Download the Advance Health Care Directive Form
Complete parts 1 and 2 on the Advance Health Care Directive Form. Pages may be added and changes made. An attorney is not needed to complete this form.
Part 1 – Health Care Power of Attorney
Select one or more persons to be your agent and make health care decisions if you are unable. The person appointed can be a spouse, adult child, friend, or any other trusted person. Your agent cannot be an owner or employee of a health care facility, unless they are related to you.
Ask two witnesses to sign and date the form. Both must be people you know. They cannot be health care providers (i.e. – doctor, nurse or social worker, employees of a health care facility, or the person chosen as an agent.) One of the two persons cannot be related to you or have inheritance rights.
If you do not have two witnesses, your advance health care directive must be notarized.
Part 2 – Individual Instructions
Instructions may be given to your doctor and others about any aspect of your health care.
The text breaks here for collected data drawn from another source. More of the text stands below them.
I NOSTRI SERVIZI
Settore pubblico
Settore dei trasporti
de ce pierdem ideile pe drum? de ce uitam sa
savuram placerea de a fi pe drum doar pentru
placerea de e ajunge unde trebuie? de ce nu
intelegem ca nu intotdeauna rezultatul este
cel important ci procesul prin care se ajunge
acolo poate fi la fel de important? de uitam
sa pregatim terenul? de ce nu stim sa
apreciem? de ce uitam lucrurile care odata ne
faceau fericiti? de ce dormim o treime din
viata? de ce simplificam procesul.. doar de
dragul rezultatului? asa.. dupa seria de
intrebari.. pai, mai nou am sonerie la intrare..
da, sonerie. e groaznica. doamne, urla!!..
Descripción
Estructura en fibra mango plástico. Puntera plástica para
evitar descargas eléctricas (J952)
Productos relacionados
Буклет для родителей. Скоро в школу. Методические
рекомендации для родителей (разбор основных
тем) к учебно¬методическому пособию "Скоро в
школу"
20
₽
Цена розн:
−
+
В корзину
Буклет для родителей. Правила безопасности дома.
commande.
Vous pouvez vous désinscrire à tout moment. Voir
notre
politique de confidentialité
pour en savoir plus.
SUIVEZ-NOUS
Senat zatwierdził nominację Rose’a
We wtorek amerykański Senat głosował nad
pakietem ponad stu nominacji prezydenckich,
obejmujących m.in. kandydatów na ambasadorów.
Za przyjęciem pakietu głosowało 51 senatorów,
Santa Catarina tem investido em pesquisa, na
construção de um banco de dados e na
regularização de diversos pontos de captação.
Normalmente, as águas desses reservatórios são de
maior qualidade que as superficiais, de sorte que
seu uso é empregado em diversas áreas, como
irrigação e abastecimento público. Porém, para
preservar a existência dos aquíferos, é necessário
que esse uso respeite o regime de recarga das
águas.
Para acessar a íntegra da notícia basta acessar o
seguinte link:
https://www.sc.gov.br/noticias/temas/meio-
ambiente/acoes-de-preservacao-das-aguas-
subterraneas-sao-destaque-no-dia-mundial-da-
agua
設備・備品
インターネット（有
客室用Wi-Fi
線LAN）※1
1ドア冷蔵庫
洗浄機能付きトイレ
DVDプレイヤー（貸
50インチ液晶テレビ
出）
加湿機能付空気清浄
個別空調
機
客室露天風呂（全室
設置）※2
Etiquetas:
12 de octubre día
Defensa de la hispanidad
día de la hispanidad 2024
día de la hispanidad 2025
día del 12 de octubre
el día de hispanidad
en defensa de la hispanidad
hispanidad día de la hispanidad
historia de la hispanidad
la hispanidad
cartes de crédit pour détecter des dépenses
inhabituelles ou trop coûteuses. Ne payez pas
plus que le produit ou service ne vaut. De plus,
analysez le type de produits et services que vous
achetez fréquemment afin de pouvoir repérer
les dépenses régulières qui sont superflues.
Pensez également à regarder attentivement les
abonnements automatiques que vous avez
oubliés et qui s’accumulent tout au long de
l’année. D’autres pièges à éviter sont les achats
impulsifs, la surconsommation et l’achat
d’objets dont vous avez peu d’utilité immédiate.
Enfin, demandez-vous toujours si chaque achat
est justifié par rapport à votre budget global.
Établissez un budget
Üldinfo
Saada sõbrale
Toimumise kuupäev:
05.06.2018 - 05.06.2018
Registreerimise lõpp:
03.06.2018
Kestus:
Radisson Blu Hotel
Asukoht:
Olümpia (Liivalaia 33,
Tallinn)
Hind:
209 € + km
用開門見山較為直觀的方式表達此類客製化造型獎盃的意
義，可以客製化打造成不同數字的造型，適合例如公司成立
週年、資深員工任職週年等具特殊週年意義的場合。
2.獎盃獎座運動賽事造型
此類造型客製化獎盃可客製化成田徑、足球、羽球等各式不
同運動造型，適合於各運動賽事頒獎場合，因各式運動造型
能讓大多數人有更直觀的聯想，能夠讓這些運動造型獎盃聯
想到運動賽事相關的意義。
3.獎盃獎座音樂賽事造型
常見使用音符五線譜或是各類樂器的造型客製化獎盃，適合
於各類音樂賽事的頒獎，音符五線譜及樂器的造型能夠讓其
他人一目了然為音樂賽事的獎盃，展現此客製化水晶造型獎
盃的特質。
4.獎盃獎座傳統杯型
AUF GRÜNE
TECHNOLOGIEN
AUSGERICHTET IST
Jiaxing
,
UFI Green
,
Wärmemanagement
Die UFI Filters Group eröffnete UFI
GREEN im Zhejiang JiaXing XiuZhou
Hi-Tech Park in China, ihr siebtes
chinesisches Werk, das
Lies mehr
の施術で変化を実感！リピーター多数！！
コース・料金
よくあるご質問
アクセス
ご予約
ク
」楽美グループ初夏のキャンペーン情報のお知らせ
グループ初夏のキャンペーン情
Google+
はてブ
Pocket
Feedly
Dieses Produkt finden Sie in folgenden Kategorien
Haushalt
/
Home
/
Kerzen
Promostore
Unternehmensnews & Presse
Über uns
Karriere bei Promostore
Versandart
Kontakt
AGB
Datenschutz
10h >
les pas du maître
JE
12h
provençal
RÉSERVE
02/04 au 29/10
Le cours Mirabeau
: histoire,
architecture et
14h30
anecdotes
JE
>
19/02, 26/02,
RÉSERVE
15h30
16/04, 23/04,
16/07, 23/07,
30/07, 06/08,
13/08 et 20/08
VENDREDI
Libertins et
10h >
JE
There will be choices to be made. Check only one box in each category and cross out all that do not apply.
When You Have Completed Your Advance Health Care Directive
Be sure to have it witnessed or notarized and inform your family, friends, and doctors that you have done this. Give copies of your advance health care directive to your health care agent, doctors and others who might be involved in your care. Keep a copy in a safe, easy-to-find place in your home.